Except for a handful of species that are listed under Schedule 5 of WLPA as “vermin”, it is illegal to kill and consume wild species.
“Even in the case of species that are declared agricultural pests in some states and are allowed to be shot, like wild pigs or nilgai, in most cases their consumption is not allowed. This goes against every tenet of sustainable harvesting,” noted Vanak. “There are clearly good reasons to not allow the hunting or killing of endangered species, but what of species such as chital that are protected on the mainland but are an invasive species in the Andaman islands and cause great harm to the native vegetation?” asked Vanak.
However, it is important to note that allowing hunting of certain wildlife might entail enforcement issues in the conservation of all other wildlife. “It is difficult to say what animal was killed, especially if what we have left is meat… may be cooked meat,” said an enforcement officer on condition of anonymity.

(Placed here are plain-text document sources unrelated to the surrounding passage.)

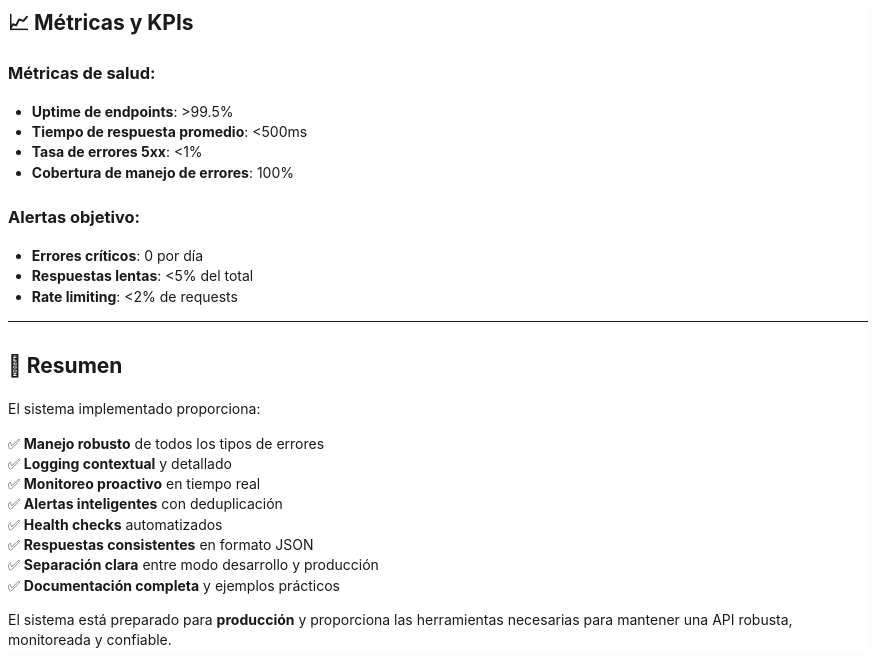 ## 📈 Métricas y KPIs

### Métricas de salud:
- **Uptime de endpoints**: >99.5%
- **Tiempo de respuesta promedio**: <500ms
- **Tasa de errores 5xx**: <1%
- **Cobertura de manejo de errores**: 100%

### Alertas objetivo:
- **Errores críticos**: 0 por día
- **Respuestas lentas**: <5% del total
- **Rate limiting**: <2% de requests

---

## 🎯 Resumen

El sistema implementado proporciona:

✅ **Manejo robusto** de todos los tipos de errores  
✅ **Logging contextual** y detallado  
✅ **Monitoreo proactivo** en tiempo real  
✅ **Alertas inteligentes** con deduplicación  
✅ **Health checks** automatizados  
✅ **Respuestas consistentes** en formato JSON  
✅ **Separación clara** entre modo desarrollo y producción  
✅ **Documentación completa** y ejemplos prácticos  

El sistema está preparado para **producción** y proporciona las herramientas necesarias para mantener una API robusta, monitoreada y confiable.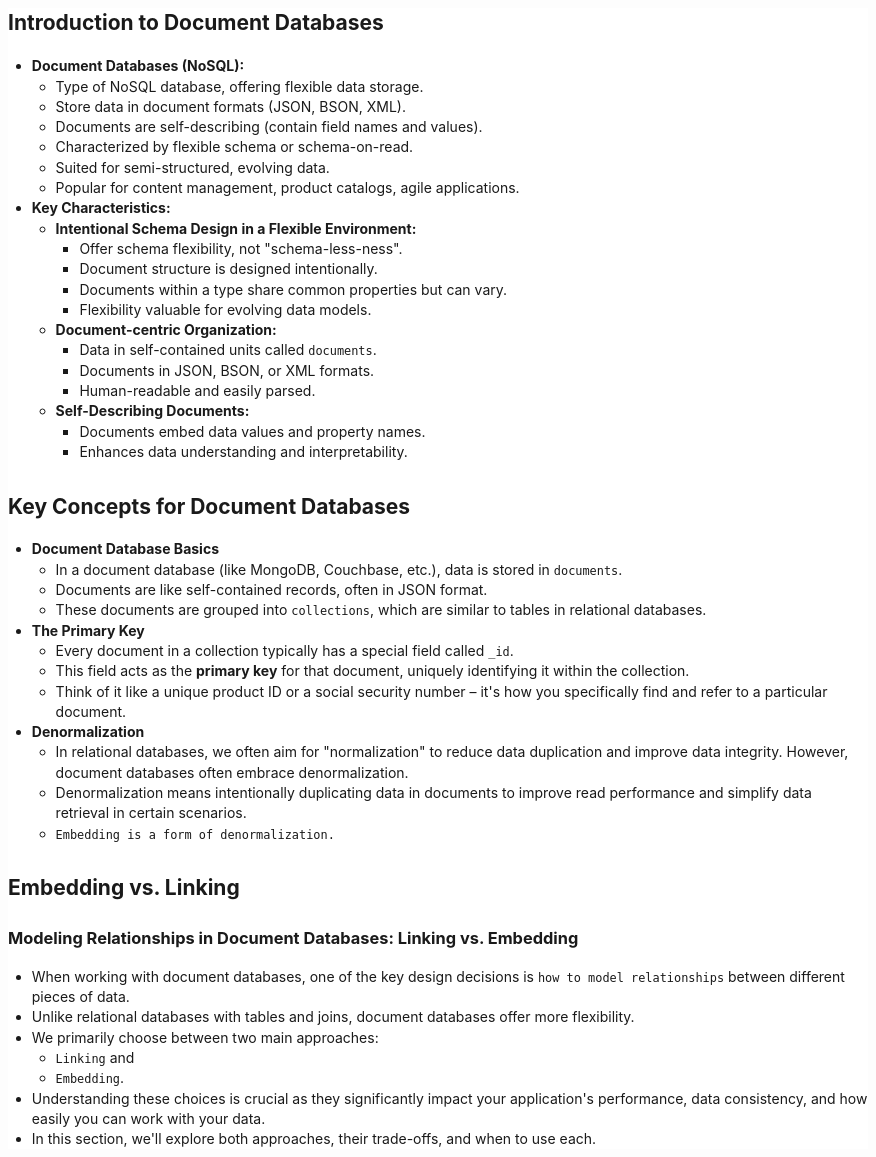 ## Introduction to Document Databases

- **Document Databases (NoSQL):**
  - Type of NoSQL database, offering flexible data storage.
  - Store data in document formats (JSON, BSON, XML).
  - Documents are self-describing (contain field names and values).
  - Characterized by flexible schema or schema-on-read.
  - Suited for semi-structured, evolving data.
  - Popular for content management, product catalogs, agile applications.
- **Key Characteristics:**
  - **Intentional Schema Design in a Flexible Environment:**
    - Offer schema flexibility, not "schema-less-ness".
    - Document structure is designed intentionally.
    - Documents within a type share common properties but can vary.
    - Flexibility valuable for evolving data models.
  - **Document-centric Organization:**
    - Data in self-contained units called `documents`.
    - Documents in JSON, BSON, or XML formats.
    - Human-readable and easily parsed.
  - **Self-Describing Documents:**
    - Documents embed data values and property names.
    - Enhances data understanding and interpretability.

## Key Concepts for Document Databases

- **Document Database Basics**
  - In a document database (like MongoDB, Couchbase, etc.), data is stored in `documents`.
  - Documents are like self-contained records, often in JSON format.
  - These documents are grouped into `collections`, which are similar to tables in relational databases.
- **The Primary Key**
  - Every document in a collection typically has a special field called `_id`.
  - This field acts as the **primary key** for that document, uniquely identifying it within the collection.
  - Think of it like a unique product ID or a social security number – it's how you specifically find and refer to a particular document.
- **Denormalization**
  - In relational databases, we often aim for "normalization" to reduce data duplication and improve data integrity. However, document databases often embrace denormalization.
  - Denormalization means intentionally duplicating data in documents to improve read performance and simplify data retrieval in certain scenarios.
  - `Embedding is a form of denormalization.`

## Embedding vs. Linking

### Modeling Relationships in Document Databases: Linking vs. Embedding

- When working with document databases, one of the key design decisions is `how to model relationships` between different pieces of data.
- Unlike relational databases with tables and joins, document databases offer more flexibility.
- We primarily choose between two main approaches:
  - `Linking` and
  - `Embedding`.
- Understanding these choices is crucial as they significantly impact your application's performance, data consistency, and how easily you can work with your data.
- In this section, we'll explore both approaches, their trade-offs, and when to use each.
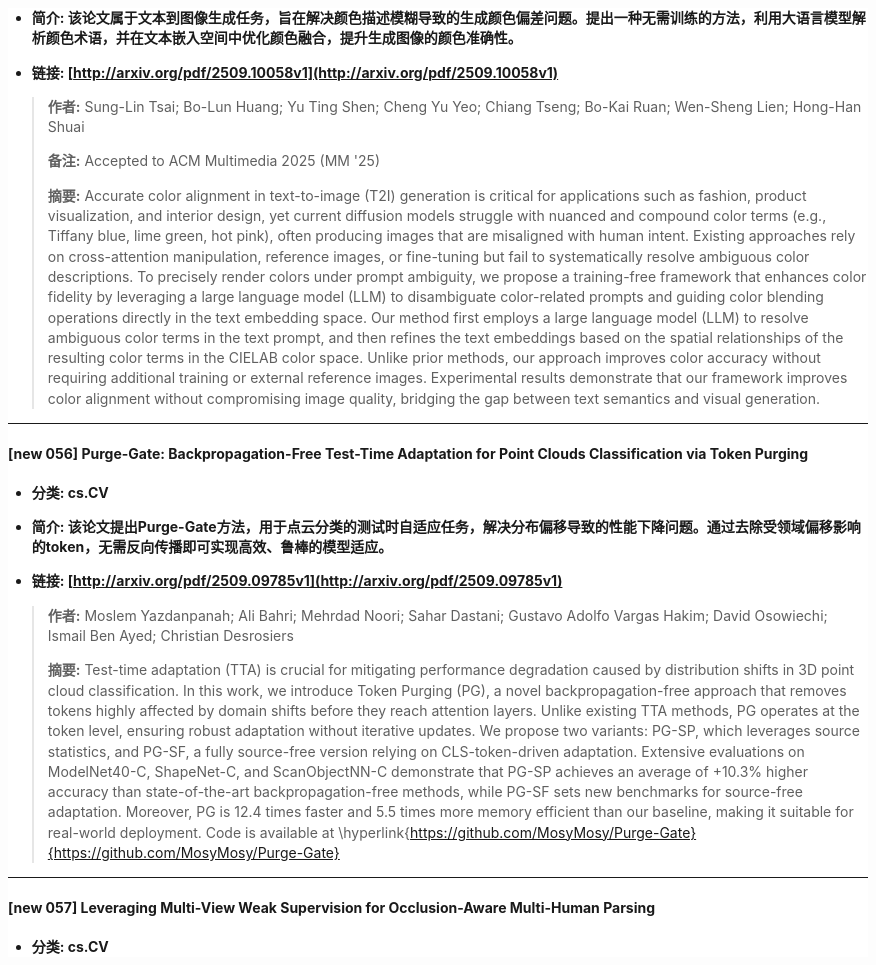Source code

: - **简介: 该论文属于文本到图像生成任务，旨在解决颜色描述模糊导致的生成颜色偏差问题。提出一种无需训练的方法，利用大语言模型解析颜色术语，并在文本嵌入空间中优化颜色融合，提升生成图像的颜色准确性。**

- **链接: [http://arxiv.org/pdf/2509.10058v1](http://arxiv.org/pdf/2509.10058v1)**

> **作者:** Sung-Lin Tsai; Bo-Lun Huang; Yu Ting Shen; Cheng Yu Yeo; Chiang Tseng; Bo-Kai Ruan; Wen-Sheng Lien; Hong-Han Shuai
>
> **备注:** Accepted to ACM Multimedia 2025 (MM '25)
>
> **摘要:** Accurate color alignment in text-to-image (T2I) generation is critical for applications such as fashion, product visualization, and interior design, yet current diffusion models struggle with nuanced and compound color terms (e.g., Tiffany blue, lime green, hot pink), often producing images that are misaligned with human intent. Existing approaches rely on cross-attention manipulation, reference images, or fine-tuning but fail to systematically resolve ambiguous color descriptions. To precisely render colors under prompt ambiguity, we propose a training-free framework that enhances color fidelity by leveraging a large language model (LLM) to disambiguate color-related prompts and guiding color blending operations directly in the text embedding space. Our method first employs a large language model (LLM) to resolve ambiguous color terms in the text prompt, and then refines the text embeddings based on the spatial relationships of the resulting color terms in the CIELAB color space. Unlike prior methods, our approach improves color accuracy without requiring additional training or external reference images. Experimental results demonstrate that our framework improves color alignment without compromising image quality, bridging the gap between text semantics and visual generation.
>
---
#### [new 056] Purge-Gate: Backpropagation-Free Test-Time Adaptation for Point Clouds Classification via Token Purging
- **分类: cs.CV**

- **简介: 该论文提出Purge-Gate方法，用于点云分类的测试时自适应任务，解决分布偏移导致的性能下降问题。通过去除受领域偏移影响的token，无需反向传播即可实现高效、鲁棒的模型适应。**

- **链接: [http://arxiv.org/pdf/2509.09785v1](http://arxiv.org/pdf/2509.09785v1)**

> **作者:** Moslem Yazdanpanah; Ali Bahri; Mehrdad Noori; Sahar Dastani; Gustavo Adolfo Vargas Hakim; David Osowiechi; Ismail Ben Ayed; Christian Desrosiers
>
> **摘要:** Test-time adaptation (TTA) is crucial for mitigating performance degradation caused by distribution shifts in 3D point cloud classification. In this work, we introduce Token Purging (PG), a novel backpropagation-free approach that removes tokens highly affected by domain shifts before they reach attention layers. Unlike existing TTA methods, PG operates at the token level, ensuring robust adaptation without iterative updates. We propose two variants: PG-SP, which leverages source statistics, and PG-SF, a fully source-free version relying on CLS-token-driven adaptation. Extensive evaluations on ModelNet40-C, ShapeNet-C, and ScanObjectNN-C demonstrate that PG-SP achieves an average of +10.3\% higher accuracy than state-of-the-art backpropagation-free methods, while PG-SF sets new benchmarks for source-free adaptation. Moreover, PG is 12.4 times faster and 5.5 times more memory efficient than our baseline, making it suitable for real-world deployment. Code is available at \hyperlink{https://github.com/MosyMosy/Purge-Gate}{https://github.com/MosyMosy/Purge-Gate}
>
---
#### [new 057] Leveraging Multi-View Weak Supervision for Occlusion-Aware Multi-Human Parsing
- **分类: cs.CV**
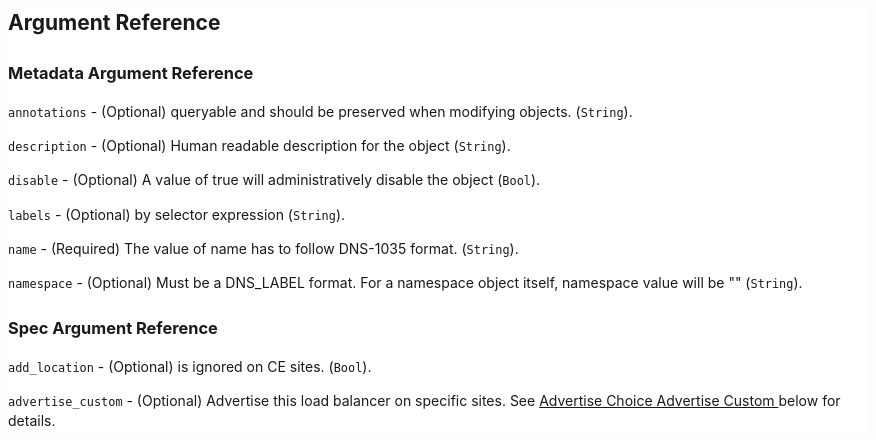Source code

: ## Argument Reference

### Metadata Argument Reference
`annotations` - (Optional) queryable and should be preserved when modifying objects. (`String`).


`description` - (Optional) Human readable description for the object (`String`).


`disable` - (Optional) A value of true will administratively disable the object (`Bool`).


`labels` - (Optional) by selector expression (`String`).


`name` - (Required) The value of name has to follow DNS-1035 format. (`String`).


`namespace` - (Optional) Must be a DNS_LABEL format. For a namespace object itself, namespace value will be "" (`String`).



### Spec Argument Reference

`add_location` - (Optional) is ignored on CE sites. (`Bool`).




`advertise_custom` - (Optional) Advertise this load balancer on specific sites. See [Advertise Choice Advertise Custom ](#advertise-choice-advertise-custom) below for details.
		


		




		





		








		








		




		






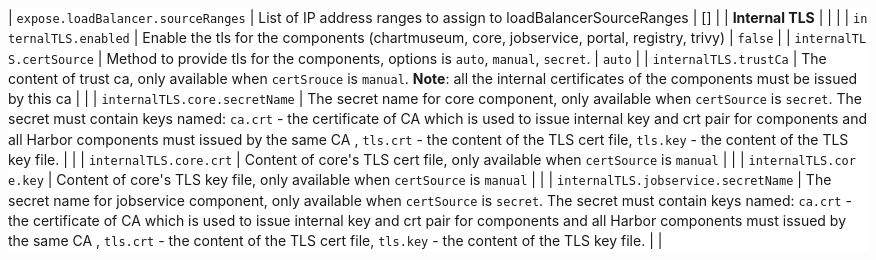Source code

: | `expose.loadBalancer.sourceRanges`                                          | List of IP address ranges to assign to loadBalancerSourceRanges                                                                                                                                                                                                                                                                                                                                                                                                                                | []                                                                                  |
| **Internal TLS**                                                            |                                                                                                                                                                                                                                                                                                                                                                                                                                                                                                |                                                                                     |
| `internalTLS.enabled`                                                       | Enable the tls for the components (chartmuseum, core, jobservice, portal, registry, trivy)                                                                                                                                                                                                                                                                                                                                                                                                     | `false`                                                                             |
| `internalTLS.certSource`                                                    | Method to provide tls for the components, options is `auto`, `manual`, `secret`.                                                                                                                                                                                                                                                                                                                                                                                                               | `auto`                                                                              |
| `internalTLS.trustCa`                                                       | The content of trust ca, only available when `certSrouce` is `manual`. **Note**: all the internal certificates of the components must be issued by this ca                                                                                                                                                                                                                                                                                                                                     |                                                                                     |
| `internalTLS.core.secretName`                                               | The secret name for core component, only available when `certSource` is `secret`. The secret must contain keys named: `ca.crt` - the certificate of CA which is used to issue internal key and crt pair for components and all Harbor components must issued by the same CA , `tls.crt` - the content of the TLS cert file, `tls.key` - the content of the TLS key file.                                                                                                                       |                                                                                     |
| `internalTLS.core.crt`                                                      | Content of core's TLS cert file, only available when `certSource` is `manual`                                                                                                                                                                                                                                                                                                                                                                                                                  |                                                                                     |
| `internalTLS.core.key`                                                      | Content of core's TLS key file, only available when `certSource` is `manual`                                                                                                                                                                                                                                                                                                                                                                                                                   |                                                                                     |
| `internalTLS.jobservice.secretName`                                         | The secret name for jobservice component, only available when `certSource` is `secret`. The secret must contain keys named: `ca.crt` - the certificate of CA which is used to issue internal key and crt pair for components and all Harbor components must issued by the same CA , `tls.crt` - the content of the TLS cert file, `tls.key` - the content of the TLS key file.                                                                                                                 |                                                                                     |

“To ensure that people do not become a part of the wildlife trade, we have to address other questions like: Is poverty driving people to trade in wildlife? Is hunting a part of local culture and tradition, and is the sale of wildlife in local markets opportunistic in nature?” said Kudalkar. “Of course, the first step [to tackle illegal wildlife trade] is strong and direct enforcement action, but multiple social and economic interventions are likely required in the long term,” explained Kudalkar.
As for the larger issue of safeguarding and restoring wildlife habitats, what India can do is secure wildlife corridors, strengthen legal frameworks, and completely ban big developmental projects such as mining and hydropower within protected and other ecologically sensitive areas, added Kudalkar.